C’est une tradition pour la quasi-totalité des chefs d’État de la planète de s’adresser à leurs concitoyens à l’avènement d’une année nouvelle. C’est l’un des exercices les plus importants dans la vie d’une nation et c’est justement la raison pour laquelle cette adresse commence et finit toujours par l’hymne national. Chez nous en Côte d’Ivoire, le président de la République, Alassane Ouattara, n’a pas non plus dérogé à cette tradition. Comme cela est de coutume, il a adressé son message à la Nation, le mardi 31 décembre 2024 à 20 heures UTC.
Mais pendant que le président s’adressait à la Nation, Tidjane Thiam, président du PDCI-RDA, a choisi le même moment pour s’adresser aux militants de cette formation. La question fondamentale que l’on pourrait se poser, est de savoir si les militants du PDCI-RDA ne sont pas, eux aussi, des nationaux ivoiriens. Qu’à cela ne tienne. Le président du PDCI-RDA, en tant que responsable d’une formation politique, a le droit de s’adresser à ses militants dans un message solennel, à l’occasion du nouvel an. Mais ce qui heurte la conscience républicaine, c’est le timing de cette adresse du président du plus vieux parti de la Côte d’Ivoire qui devrait logiquement montrer l’exemple. Tidjane Thiam a choisi de s’adresser à ses militants, le même jour, à la même heure et à la même minute, que le président de la République. Ce que Henri Konan Bédié à qui il a succédé, n’a jamais fait, même au plus fort de ses divergences politiques avec le chef de l’État.

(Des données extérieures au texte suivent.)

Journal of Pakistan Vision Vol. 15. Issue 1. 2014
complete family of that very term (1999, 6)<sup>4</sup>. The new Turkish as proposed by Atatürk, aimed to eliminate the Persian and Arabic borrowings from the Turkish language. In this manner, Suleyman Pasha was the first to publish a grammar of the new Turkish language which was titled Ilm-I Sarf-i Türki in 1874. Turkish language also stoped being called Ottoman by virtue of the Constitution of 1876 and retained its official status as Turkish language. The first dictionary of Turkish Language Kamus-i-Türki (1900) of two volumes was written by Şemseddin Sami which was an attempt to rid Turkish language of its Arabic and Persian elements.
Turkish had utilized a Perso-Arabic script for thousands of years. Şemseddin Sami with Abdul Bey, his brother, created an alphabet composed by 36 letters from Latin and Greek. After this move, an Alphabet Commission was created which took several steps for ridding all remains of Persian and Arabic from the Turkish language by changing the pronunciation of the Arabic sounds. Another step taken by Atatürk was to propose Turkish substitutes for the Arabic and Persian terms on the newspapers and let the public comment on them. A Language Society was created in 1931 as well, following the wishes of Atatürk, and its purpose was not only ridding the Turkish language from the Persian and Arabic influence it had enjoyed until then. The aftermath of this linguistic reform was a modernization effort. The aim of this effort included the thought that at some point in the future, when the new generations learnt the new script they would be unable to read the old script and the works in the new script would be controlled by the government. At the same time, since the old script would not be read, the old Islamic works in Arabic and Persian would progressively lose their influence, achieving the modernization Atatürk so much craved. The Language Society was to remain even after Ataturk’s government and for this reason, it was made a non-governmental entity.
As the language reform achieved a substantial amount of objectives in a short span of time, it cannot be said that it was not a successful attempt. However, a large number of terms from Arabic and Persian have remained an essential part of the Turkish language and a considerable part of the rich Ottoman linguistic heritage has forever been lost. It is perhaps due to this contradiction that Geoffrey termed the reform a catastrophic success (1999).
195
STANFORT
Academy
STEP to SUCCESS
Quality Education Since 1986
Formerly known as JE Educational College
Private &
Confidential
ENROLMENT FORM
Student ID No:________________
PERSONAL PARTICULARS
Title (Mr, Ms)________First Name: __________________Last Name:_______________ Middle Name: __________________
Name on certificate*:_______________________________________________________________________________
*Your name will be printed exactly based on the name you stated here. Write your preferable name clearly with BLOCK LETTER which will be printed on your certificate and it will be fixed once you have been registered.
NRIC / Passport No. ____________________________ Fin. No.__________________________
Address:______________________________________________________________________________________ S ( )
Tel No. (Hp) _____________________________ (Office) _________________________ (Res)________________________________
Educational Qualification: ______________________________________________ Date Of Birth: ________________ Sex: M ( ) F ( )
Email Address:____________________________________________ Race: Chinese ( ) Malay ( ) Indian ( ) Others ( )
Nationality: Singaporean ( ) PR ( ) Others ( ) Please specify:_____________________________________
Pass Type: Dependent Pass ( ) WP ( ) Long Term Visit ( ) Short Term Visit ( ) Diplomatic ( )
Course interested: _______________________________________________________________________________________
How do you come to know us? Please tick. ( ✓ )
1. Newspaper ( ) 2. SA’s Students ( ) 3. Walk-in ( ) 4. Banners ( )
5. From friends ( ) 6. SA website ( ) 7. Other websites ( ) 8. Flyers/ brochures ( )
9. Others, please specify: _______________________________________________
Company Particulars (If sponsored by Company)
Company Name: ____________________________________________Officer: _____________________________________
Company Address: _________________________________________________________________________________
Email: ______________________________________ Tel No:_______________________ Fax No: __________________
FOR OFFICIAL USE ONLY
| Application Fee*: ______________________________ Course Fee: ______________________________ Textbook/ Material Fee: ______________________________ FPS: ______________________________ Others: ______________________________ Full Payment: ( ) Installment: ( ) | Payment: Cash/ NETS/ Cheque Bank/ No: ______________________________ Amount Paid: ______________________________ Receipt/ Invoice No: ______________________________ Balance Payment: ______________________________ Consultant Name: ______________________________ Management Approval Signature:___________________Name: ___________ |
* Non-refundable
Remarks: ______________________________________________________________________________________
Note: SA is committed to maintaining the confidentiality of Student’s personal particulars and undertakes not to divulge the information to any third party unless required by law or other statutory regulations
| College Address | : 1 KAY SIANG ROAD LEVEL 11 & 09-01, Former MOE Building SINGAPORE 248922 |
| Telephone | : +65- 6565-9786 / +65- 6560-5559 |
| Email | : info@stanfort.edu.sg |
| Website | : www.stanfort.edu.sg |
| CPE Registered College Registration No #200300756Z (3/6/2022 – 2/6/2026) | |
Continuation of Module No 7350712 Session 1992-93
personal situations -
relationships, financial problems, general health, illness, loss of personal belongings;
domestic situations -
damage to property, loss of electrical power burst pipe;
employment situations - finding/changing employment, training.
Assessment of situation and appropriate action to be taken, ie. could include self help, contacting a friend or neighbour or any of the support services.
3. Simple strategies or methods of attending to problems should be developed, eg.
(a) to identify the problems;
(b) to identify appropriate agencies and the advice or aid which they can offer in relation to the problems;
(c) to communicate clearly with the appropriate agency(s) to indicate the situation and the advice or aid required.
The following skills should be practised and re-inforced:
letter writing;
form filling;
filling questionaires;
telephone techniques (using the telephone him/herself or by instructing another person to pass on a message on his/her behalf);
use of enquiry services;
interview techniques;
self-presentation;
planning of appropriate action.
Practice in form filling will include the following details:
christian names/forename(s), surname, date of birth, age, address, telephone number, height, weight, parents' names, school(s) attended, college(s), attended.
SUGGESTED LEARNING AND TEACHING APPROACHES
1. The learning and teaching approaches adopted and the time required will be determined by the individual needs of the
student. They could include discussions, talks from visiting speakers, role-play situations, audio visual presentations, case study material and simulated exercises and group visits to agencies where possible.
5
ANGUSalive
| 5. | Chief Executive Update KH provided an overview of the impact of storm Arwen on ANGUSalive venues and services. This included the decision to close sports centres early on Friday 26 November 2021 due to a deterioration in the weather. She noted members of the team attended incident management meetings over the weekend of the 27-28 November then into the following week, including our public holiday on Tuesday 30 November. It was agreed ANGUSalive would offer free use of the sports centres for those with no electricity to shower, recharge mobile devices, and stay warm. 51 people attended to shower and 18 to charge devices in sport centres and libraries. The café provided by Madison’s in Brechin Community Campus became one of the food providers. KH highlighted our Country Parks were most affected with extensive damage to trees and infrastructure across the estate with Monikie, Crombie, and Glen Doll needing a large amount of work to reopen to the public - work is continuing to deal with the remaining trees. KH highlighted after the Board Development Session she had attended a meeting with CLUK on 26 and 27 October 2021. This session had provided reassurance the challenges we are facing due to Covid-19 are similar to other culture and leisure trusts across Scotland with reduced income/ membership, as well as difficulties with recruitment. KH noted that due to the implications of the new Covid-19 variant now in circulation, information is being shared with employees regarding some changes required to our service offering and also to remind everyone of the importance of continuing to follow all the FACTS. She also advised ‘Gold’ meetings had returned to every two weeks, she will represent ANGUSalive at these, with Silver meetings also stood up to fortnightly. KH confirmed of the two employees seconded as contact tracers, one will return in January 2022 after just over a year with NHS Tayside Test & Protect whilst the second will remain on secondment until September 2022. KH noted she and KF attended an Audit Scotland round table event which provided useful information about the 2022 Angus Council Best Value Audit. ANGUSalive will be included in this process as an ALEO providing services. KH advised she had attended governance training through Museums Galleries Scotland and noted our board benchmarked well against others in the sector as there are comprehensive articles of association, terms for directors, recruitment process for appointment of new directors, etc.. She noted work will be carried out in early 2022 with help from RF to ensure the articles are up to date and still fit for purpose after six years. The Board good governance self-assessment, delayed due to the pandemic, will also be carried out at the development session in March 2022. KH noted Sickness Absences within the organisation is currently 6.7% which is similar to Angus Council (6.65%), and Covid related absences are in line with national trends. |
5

En France, quelles que soient leurs contradictions politiques, Jean Claude Mélenchon et Marine Le Pen ne se hasarderont jamais à exprimer leurs vœux aux militants de leurs partis respectifs au même moment que Macron. Là-bas, ils sont, certes, opposants, mais ils ont cette éthique républicaine du respect des institutions de la République et des hommes qui les incarnent. Il n’y a que chez nous, où des gens applaudissent cette outrecuidance du deus ex machina du PDCI-RDA. Tout comme en droit, la forme l’emporte sur le fond, le fait de s’adresser à ses militants au même moment que le premier citoyen du pays, décrédibilise totalement le président du PDCI-RDA et le contenu de son message. La présidence de la République, au-delà de la personne qui l’incarne, est une institution de la République.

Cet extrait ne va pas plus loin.